Quando a aula acabou, fui até a professora na porta e perguntei se não poderia fazer o trabalho sozinha.

— Você sabe, eu não gosto de trabalho em equipe, faço tudo sozinha. Não curto essa coisa de trabalhar junto. — falei tentando fazer com que ela compreendesse.

— Eu entendo, Alone. Mas infelizmente não será possível, se eu deixar você fazer sozinha, vou ter que deixar todos e esse não é o conceito que eu quero passar.

— E se eu não fizer o trabalho? — levantei uma sobrancelha, a desafiando.

— Bom, aí você ficará com nota vermelha na minha matéria no primeiro bimestre. Ano passado você não entregou nenhuma lição de casa e poucas lições em sala. Passou por pouco, mas esse ano o colégio está mais rigoroso. Talvez você não tenha a mesma sorte. — parou um pouco e me observou bater o pé contra o chão. — Quer um conselho? — minha vontade foi de dizer não, mas não o fiz. — Faça esse trabalho, o Matias é um bom menino, tenho certeza de que será um bom parceiro de trabalho também.

— Obrigada por nada. —Revirei os olhos e voltei ao meu lugar.

Pelo menos a minha dupla é alguém inteligente. Vou deixar o trabalho inteiro para ele fazer sozinho, depois só imprimo as imagens e coloco meu nome embaixo. Pensei.

Continuei sentada em meu lugar durante o recreio. Esperando Bela e logo ela chega e para em minha mesa.

— Olá Bela, como vai? — falei me levantando.

— Eu quero ver o vídeo. — ela continuou séria.

— Ah, claro, eu vou te enviar por mensagem, aí você poderá assistir no seu próprio celular.

— Falando nisso, eu assisti um vídeo do seu ex se desculpando pela mentira que espalhou de você. Tem mão sua nessa história... O que você fez pra convencer ele a se humilhar? — indagou perplexa, enquanto entregava as provas, como combinado.

— Bom, só posso dizer que trabalho com minhas próprias mãos pelo bem único. Ou seja, o meu. — dei uma risada maléfica ao relembrar o vídeo patético de Estevão desmentindo a si próprio.

— Se você não tem mais nada para tratar comigo, com licença, Bela. — a minha paciência para socializar com ela acabara.

Ela saiu da sala, meio sem jeito, olhando para trás, talvez imaginando que eu pudesse atacar pelas costas. Sensata.

— Ah, olá Estevão — parei em sua frente, o fazendo dar um passo para trás. — Oh, coitadinho, está com medo. Fique tranquilo, eu não vou te jogar contra os armários hoje. — falei com sarcasmo — Só se for preciso.

— Eu não sei como pude namorar com você por mais de uma semana, sua desalmada surtada.

— Eu poderia dizer a mesma coisa, seu medíocre egocêntrico.

— Perto de você eu tenho bom coração. Como pode ser tão fria?

— Deixa eu apostar, foi exatamente isso que te fez se apaixonar, não foi? — me mantive estagnada por alguns segundos. — Aliás, amei o vídeo ridículo que você postou ontem. Fazia tempo que não dava tanta risada. Aproveite os cinco minutos de fama, se bem que eu acho que essa continuará sendo sua imagem pelos próximos cinco anos, pelo menos.

Saí antes que ele pudesse retrucar.

[...]

Após várias aulas chatas, finalmente tocou o sinal. A última aula tinha sido tão entediante que por pouco não peguei no sono.

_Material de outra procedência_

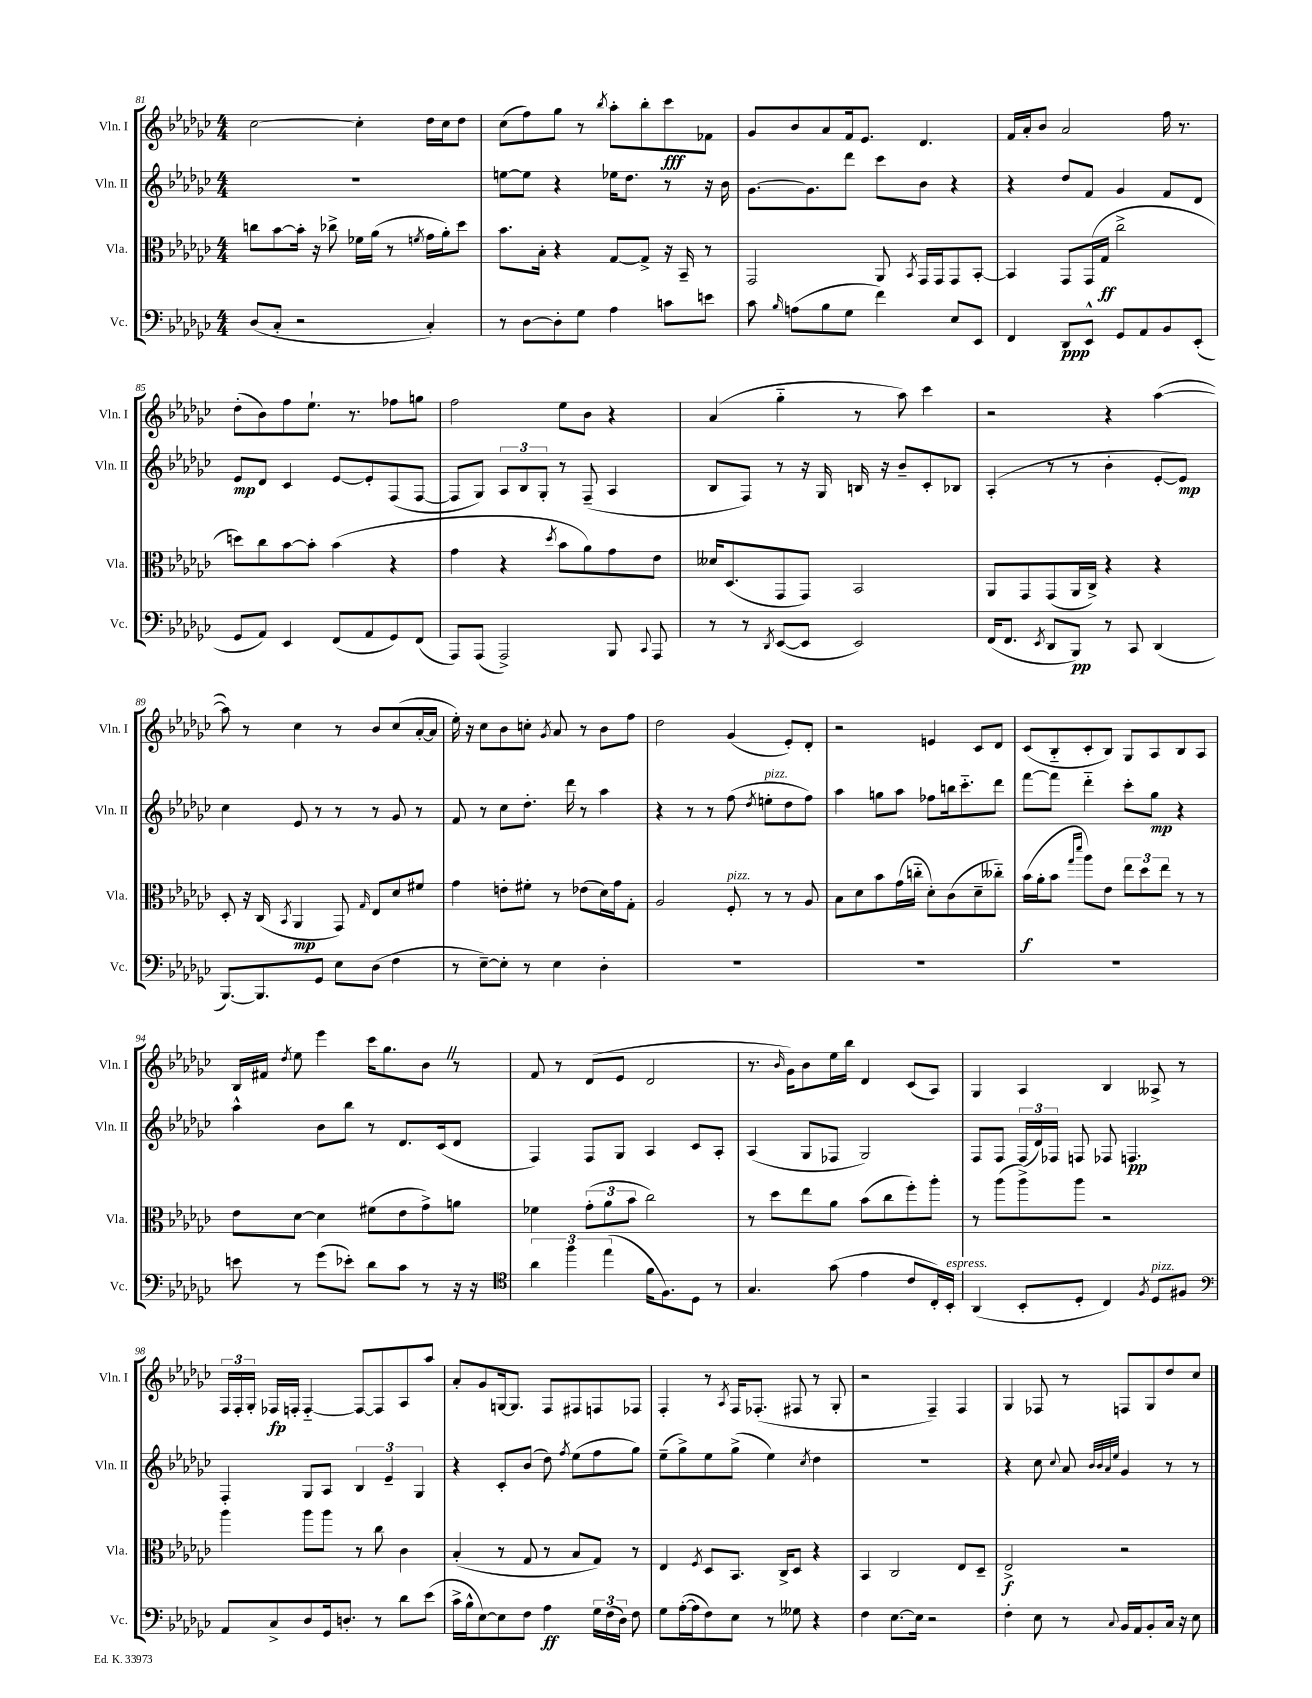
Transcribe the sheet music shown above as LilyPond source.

<<
\new StaffGroup <<
\new Staff = "s0" \with { instrumentName = "Vln. I" shortInstrumentName = "Vln. I" } {
    \clef treble \key ges \major \numericTimeSignature \time 4/4
    \autoBeamOff ces''2~ ces''4-. des''16[ ces''16 des''8] |
    ces''8[( f''8) ges''8] r8 \acciaccatura { bes''8 } aes''8[-. bes''8-. ces'''8\fff fes'8] |
    ges'8[ bes'8 aes'8 f'16 ees'8.] des'4. |
    f'16[ aes'16-. bes'8] aes'2 f''16 r8. |
    des''8[-.( bes'8) f''8 ees''8.]-! r8. fes''8[ g''8] |
    f''2 ees''8[ bes'8] r4 |
    aes'4( ges''4-_ r8 aes''8) ces'''4 |
    r2 r4 aes''4~( |
    aes''8) r8 ces''4 r8 bes'8[ ces''8( aes'16~-. aes'16] |
    ees''16-.) r16 ces''8[ bes'8 c''8]-. \acciaccatura { ges'8 } aes'8 r8 bes'8[ f''8] |
    des''2 ges'4( ees'8[-.) des'8]-. |
    r2 e'4 ces'8[ des'8] |
    ces'8[( bes8-_ ces'8-. bes8]) ges8[ aes8 bes8 aes8] |
    bes16[ fis'16] \acciaccatura { des''8 } ees''8 ees'''4 ces'''16[ ges''8. bes'8] \once \override BreathingSign.text = \markup { \musicglyph "scripts.caesura.straight" } \breathe r8 |
    f'8 r8 des'8[( ees'8] des'2 |
    r8. \grace { bes'16 } ges'16[) bes'8 ees''16 bes''16] des'4 ces'8[( aes8]) |
    ges4 aes4 bes4 aeses8-> r8 |
    \tuplet 3/2 { f16[ f16-. ges16]-. } fes16[\fp f16]-. f4~-_ f8[~ f8 aes8 aes''8] |
    aes'8[-. ges'8 g16~ g8.] f8[ fis8 f8 fes8] |
    f4-. r8 \acciaccatura { aes8 } f16[ fes8.]-.( fis8 r8 ges8-. |
    r2 f4--) f4 |
    ges4 fes8 r8 f8[ ges8 des''8 ces''8] \bar "|." |
}
\new Staff = "s1" \with { instrumentName = "Vln. II" shortInstrumentName = "Vln. II" } {
    \clef treble \key ges \major \numericTimeSignature \time 4/4
    \autoBeamOff R1 |
    e''8[~ e''8] r4 ees''16[ des''8.] r8 r16 bes'16 |
    ges'8.[~ ges'8. des'''8] ces'''8[ bes'8] r4 |
    r4 des''8[ f'8] ges'4 f'8[ des'8] |
    ees'8[\mp des'8] ces'4 ees'8[~ ees'8-. f8( f8]~ |
    f8[ ges8]) \tuplet 3/2 { aes8[ bes8 ges8]-. } r8 f8--( aes4 |
    bes8[ f8]) r8 r16 ges16 b16 r16 bes'8[-- ces'8-. bes8] |
    aes4-.( r8 r8 bes'4-. ees'8[~-. ees'8]\mp) |
    ces''4 ees'8 r8 r8 r8 ges'8 r8 |
    f'8 r8 ces''8[ des''8.]-. des'''16 r8 aes''4 |
    r4 r8 r8 f''8( \acciaccatura { des''8 } e''8[-.^\markup { \italic "pizz." } des''8 f''8]) |
    aes''4 g''8[ aes''8] fes''8[ b''16 ces'''8.-_ des'''8] |
    f'''8[~ f'''8] des'''4-_ ces'''8[-. ges''8]\mp r4 |
    aes''4-^ bes'8[ bes''8] r8 des'8.[ ces'16( des'8] |
    f4) f8[ ges8] aes4 ces'8[ aes8]-. |
    aes4( ges8[ fes8] ges2) |
    f8[ f8] \tuplet 3/2 { f16[( des'16) fes16] } f8 fes8 f4.\pp |
    f4-. ges8[ aes8] \tuplet 3/2 { bes4 ees'4-- ges4 } |
    r4 ces'8[-. bes'8]( des''8) \acciaccatura { f''8 } ees''8[( f''8 ges''8]) |
    ees''8[--( ges''8->) ees''8 ges''8]->( ees''4) \acciaccatura { ces''8 } des''4 |
    R1 |
    r4 ces''8 \appoggiatura { ces''8 } aes'8 \grace { bes'32[ bes'32 aes'32 ees''32] } ges'4 r8 r8 \bar "|." |
}
\new Staff = "s2" \with { instrumentName = "Vla." shortInstrumentName = "Vla." } {
    \clef alto \key ges \major \numericTimeSignature \time 4/4
    \autoBeamOff c''8[ bes'8~ bes'16]-. r16 ces''8-> fes'16[ aes'16]( r8 \acciaccatura { f'8 } ges'16[ aes'16-.) des''8] |
    bes'8.[ bes16]-. r4 ges8[~ ges8]-> r16 bes,16-- r8 |
    ges,2 aes,8 \acciaccatura { bes,8 } ges,16[ ges,16 ges,8 bes,8]~-. |
    bes,4 ges,8[ ges,16( ges16]\ff ces''2-> |
    d''8[) ces''8 bes'8~ bes'8]-. bes'4( r4 |
    ges'4 r4 \acciaccatura { des''8 } bes'8[ aes'8) ges'8 ees'8] |
    deses'16[ des8.( ges,8 ges,8]) bes,2 |
    aes,8[ ges,8 ges,8( aes,16 ces16]->) r4 r4 |
    des8-. r16 ces16( \acciaccatura { bes,8 } aes,4\mp ges,8) \grace { ges16 } ees8[ des'8 fis'8] |
    ges'4 e'8[-. fis'8]-. r8 ees'8[( des'16) ges'16 ges8]-. |
    aes2 f8-.^\markup { \italic "pizz." } r8 r8 aes8 |
    bes8[ des'8 bes'8 ges'16( c''16]-_ des'8[-.) ces'8( des'8-- ceses''8]-_) |
    bes'16[\f( aes'16-. bes'8] \grace { ges''16[ des'''16] } aes''8[) ees'8] \tuplet 3/2 { ees''8[ des''8 ees''8] } r8 r8 |
    ees'8[ des'8]~ des'4 fis'8[( ees'8 ges'8->) a'8] |
    fes'4 \tuplet 3/2 { ges'8[-.( aes'8 bes'8] } ces''2) |
    r8 des''8[ ees''8 aes'8] bes'8[( ces''8 f''8-.) aes''8]-. |
    r8 aes''8[( aes''8->) aes''8] r2 |
    aes''4 aes''8[ aes''8] r8 ces''8 ces'4 |
    bes4-.( r8 ges8 r8 bes8[ ges8]) r8 |
    ees4 \acciaccatura { f8 } des8[ bes,8.] ces16[-> des8] r4 |
    bes,4 ces2 ees8[ des8]-- |
    ees2->\f r2 \bar "|." |
}
\new Staff = "s3" \with { instrumentName = "Vc." shortInstrumentName = "Vc." } {
    \clef bass \key ges \major \numericTimeSignature \time 4/4
    \autoBeamOff des8[( ces8]-. r2 ces4-.) |
    r8 des8[~ des8-. ges8] aes4 c'8[ e'8] |
    ces'8 \grace { bes16 } a8[( bes8 ges8] f'4) ees8[ ees,8] |
    f,4 des,8[\ppp ees,8]-^ ges,8[ aes,8 bes,8 ees,8]-.( |
    ges,8[ aes,8]) ees,4 f,8[( aes,8 ges,8) f,8]( |
    aes,,8[) aes,,8]( aes,,2->) bes,,8 \appoggiatura { ces,8 } aes,,8 |
    r8 r8 \acciaccatura { des,8 } ees,8[~( ees,8] ees,2) |
    f,16[( f,8.] \acciaccatura { ees,8 } des,8[ bes,,8]\pp) r8 ces,8 des,4( |
    bes,,8.[~) bes,,8. ges,8] ees8[ des8]( f4 |
    r8 ees8[~--) ees8]-. r8 ees4 des4-. |
    R1 |
    R1 |
    R1 |
    e'8 r8 ges'8[( ees'8]-.) des'8[ ces'8] r8 r16 r16 |
    \clef tenor \tuplet 3/2 { aes'4 f''4 ees''4( } f'16[ f8.) des8] r8 |
    ges4. ges'8( ees'4 ces'8[ ces16-.) bes,16]-.^\markup { \italic "espress." } |
    aes,4( bes,8[-. des8]-. ces4) \acciaccatura { f8 } des8[^\markup { \italic "pizz." } fis8] |
    \clef bass aes,8[ ces8-> des8 ges,16 d8.]-. r8 des'8[ ees'8]( |
    ces'16[-> bes16-^ ees8~) ees8 f8] aes4\ff \tuplet 3/2 { ges16[ f16( des16]) } f8 |
    ges8[ aes16~-.( aes16 f8) ees8] r8 geses8 r4 |
    f4 ees8.[~ ees16] r2 |
    f4-. ees8 r8 \appoggiatura { ces8 } bes,16[ aes,16 bes,8-. ces16] r16 ees8 \bar "|." |
}
>>
>>
\layout { \context { \Score currentBarNumber = #81 } }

Quando o Matias parou em minha frente, como sempre. — Oi, Ale!

— Ah, oi. — respondi pegando minha mochila.

— Então, eu estava pensando. Quando você acha melhor a gente começar o trabalho? — ele me seguia como um cachorro tentando alcançar o dono.

— Tanto faz — murmurei, indo em direção a saída, procurando a caixa de cigarros no bolso.

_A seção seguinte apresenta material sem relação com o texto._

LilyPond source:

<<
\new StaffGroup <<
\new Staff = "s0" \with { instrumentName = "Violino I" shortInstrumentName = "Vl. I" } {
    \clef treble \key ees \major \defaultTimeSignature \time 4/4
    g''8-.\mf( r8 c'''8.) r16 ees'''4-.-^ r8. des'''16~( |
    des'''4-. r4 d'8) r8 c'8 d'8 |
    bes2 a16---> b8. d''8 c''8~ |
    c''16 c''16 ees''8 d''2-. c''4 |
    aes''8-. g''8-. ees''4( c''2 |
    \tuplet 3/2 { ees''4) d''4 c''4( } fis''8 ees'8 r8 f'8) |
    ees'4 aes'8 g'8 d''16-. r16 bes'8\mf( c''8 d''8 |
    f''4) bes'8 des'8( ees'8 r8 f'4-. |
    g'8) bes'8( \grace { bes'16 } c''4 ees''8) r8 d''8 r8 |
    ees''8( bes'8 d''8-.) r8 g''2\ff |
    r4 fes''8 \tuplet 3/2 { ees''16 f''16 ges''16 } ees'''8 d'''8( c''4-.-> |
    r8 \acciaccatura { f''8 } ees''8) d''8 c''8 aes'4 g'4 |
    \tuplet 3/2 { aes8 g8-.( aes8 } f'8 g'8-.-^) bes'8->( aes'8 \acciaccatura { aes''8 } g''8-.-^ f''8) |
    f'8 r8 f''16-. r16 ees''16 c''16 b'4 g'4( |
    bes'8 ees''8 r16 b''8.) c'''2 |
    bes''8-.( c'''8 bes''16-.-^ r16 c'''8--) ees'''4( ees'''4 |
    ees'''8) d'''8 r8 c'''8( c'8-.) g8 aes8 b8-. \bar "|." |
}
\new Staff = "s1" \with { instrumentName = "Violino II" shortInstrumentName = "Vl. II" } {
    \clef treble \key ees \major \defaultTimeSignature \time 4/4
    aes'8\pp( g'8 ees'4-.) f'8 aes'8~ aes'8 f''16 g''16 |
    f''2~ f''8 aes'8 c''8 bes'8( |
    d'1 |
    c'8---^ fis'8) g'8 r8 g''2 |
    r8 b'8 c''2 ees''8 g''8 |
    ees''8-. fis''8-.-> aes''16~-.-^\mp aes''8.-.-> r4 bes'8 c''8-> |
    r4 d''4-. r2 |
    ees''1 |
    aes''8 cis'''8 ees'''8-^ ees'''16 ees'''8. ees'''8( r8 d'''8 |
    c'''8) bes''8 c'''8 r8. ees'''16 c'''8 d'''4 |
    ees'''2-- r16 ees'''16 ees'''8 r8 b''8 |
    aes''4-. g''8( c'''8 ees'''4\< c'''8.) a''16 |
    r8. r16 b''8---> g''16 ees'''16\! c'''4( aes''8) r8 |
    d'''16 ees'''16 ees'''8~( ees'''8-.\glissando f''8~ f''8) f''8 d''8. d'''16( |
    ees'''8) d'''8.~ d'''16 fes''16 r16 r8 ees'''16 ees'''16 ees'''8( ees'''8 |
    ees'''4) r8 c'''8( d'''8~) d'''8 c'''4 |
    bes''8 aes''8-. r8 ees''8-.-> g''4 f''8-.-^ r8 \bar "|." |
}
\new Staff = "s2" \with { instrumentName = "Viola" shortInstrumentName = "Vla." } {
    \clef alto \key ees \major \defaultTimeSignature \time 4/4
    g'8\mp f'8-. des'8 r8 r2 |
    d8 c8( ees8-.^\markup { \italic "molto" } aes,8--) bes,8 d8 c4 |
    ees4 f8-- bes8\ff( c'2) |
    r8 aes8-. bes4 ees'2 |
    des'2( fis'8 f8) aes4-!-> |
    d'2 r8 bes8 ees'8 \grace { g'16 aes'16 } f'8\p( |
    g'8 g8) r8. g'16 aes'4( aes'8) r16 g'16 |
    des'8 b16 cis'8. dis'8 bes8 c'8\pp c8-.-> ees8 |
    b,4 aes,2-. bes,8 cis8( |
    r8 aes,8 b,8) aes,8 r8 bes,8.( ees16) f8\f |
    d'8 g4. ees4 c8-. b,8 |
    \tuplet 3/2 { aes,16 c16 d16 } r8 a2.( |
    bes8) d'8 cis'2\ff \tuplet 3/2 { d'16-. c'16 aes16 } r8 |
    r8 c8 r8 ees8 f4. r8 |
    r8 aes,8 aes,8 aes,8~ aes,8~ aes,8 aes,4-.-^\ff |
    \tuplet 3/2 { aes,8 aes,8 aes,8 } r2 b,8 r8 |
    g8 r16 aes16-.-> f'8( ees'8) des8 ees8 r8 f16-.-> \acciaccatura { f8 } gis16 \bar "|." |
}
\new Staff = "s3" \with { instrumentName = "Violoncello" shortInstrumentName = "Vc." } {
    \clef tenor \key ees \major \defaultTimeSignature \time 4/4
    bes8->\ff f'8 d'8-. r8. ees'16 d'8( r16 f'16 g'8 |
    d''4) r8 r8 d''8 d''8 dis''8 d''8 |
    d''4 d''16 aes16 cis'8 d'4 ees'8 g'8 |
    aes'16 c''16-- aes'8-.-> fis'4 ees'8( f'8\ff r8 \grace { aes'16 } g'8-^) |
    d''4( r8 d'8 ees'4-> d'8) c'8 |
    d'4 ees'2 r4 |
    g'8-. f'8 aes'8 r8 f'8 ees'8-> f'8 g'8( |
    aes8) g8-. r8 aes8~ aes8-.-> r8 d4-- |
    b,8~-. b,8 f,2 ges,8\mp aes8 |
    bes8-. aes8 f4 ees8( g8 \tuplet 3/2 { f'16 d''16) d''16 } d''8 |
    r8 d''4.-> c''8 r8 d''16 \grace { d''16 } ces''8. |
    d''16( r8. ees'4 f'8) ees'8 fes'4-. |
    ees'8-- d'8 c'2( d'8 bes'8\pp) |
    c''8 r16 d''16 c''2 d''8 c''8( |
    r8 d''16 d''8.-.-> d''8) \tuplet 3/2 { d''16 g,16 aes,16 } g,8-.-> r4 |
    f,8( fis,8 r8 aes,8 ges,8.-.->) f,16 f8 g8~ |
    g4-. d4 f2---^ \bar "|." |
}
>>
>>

— Mas... você tem alguma preferência de país? Ou... — continuou.

— Pode ser qualquer um, Matias. Pouco me importa. — falei colocando um lado do fone embolado, na orelha direita e acendendo o cigarro com um isqueiro.

— Ale — ele me puxou pelo braço e finalmente me alcançou. — Se você quiser ficar com nota vermelha no boletim, tudo bem; mas eu quero passar de ano, eu preciso que você me ajude, eu não posso fazer tudo sozinho, você sabe. — tossiu um pouco com a fumaça.

Levantei a cabeça, já cansada daquele papo e olhei para o teto branco. — Tá. Amanhã, depois da aula, na minha casa. É a minha única proposta a oferecer.

Ele sorriu radiante, ainda tossindo.

— Ok! Nos vemos amanhã então!

Às vezes parecia impossível conseguir evitar contato com pessoas, mas é só um trabalho, não quer dizer que seremos amigos ou algo do tipo. Ele não vai arruinar meus planos.